By Paul Neet
When I saw The Mars Volta open for The Red Hot Chili Peppers last summer, a Chili Peppers fan so disliked their music that he chucked a bottle of urine at them mid-song. This is not a band that will appeal to most people, as the weirdness of their third album shows. Songs alternate between tension-building minimalism, guitar-acrobatic explosions, complete chaos, skronky jazz, and white noise. Chief songwriter/arranger Omar Rodgriguez-Lopez crafts intricate guitar and horn parts with the twisted musical complexity of Frank Zappa. Chili Peppers guitarist John Frusciante plays on most of the album, but his playing bears no resemblance to the melodic beauty of his Chili Peppers work—he pierces and shreds under Rodgriguez-Lopez’s mad-scientist direction.
As on previous albums, the lyrics alternate between high school goth poetry and goofy nonsense (“The kiosk in my temporal lobe is shaped like Rosalyn Carter”), with some Led Zeppelin mysticism thrown in. It’s ridiculous, but damned if Cedric Bixler-Zavala’s vocals don’t sell the hell out of the whole thing. Nonsense aside, there’s a fiery passion in his voice throughout that gives the pyrotechnics an emotional anchor.
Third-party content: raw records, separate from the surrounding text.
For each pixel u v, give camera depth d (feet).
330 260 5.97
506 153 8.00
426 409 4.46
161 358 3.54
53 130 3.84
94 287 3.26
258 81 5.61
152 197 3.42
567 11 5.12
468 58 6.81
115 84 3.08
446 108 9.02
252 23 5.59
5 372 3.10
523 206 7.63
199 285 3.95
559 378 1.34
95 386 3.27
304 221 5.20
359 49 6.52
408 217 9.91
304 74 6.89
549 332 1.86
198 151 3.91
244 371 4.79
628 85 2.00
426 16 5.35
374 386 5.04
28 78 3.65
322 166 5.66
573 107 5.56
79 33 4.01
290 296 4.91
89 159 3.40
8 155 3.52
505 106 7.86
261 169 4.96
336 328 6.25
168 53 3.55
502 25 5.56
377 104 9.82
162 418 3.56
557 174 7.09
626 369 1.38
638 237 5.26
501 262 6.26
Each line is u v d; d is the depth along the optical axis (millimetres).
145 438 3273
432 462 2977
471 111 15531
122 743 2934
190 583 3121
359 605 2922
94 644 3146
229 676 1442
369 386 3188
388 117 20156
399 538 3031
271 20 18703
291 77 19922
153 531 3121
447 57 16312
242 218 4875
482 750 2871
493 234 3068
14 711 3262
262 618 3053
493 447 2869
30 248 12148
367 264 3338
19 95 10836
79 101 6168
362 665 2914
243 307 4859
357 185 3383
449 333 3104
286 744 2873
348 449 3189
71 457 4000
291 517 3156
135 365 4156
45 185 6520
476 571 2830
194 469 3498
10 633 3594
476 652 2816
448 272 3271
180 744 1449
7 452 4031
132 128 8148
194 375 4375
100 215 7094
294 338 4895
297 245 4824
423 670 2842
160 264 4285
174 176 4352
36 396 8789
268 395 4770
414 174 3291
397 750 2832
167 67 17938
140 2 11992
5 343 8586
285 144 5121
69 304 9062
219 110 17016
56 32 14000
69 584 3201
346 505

He runs the gamut from a cracked croon to the kind of castrato banshee wail that makes drunk Chili Peppers fans furrow their brows and ask each other, “Is that a dude or a chick?”
This is dense, difficult stuff, but for those who aren’t afraid of song titles like “Day of the Baphomets” and five-minute Spanish guitar interludes, it’s worth it.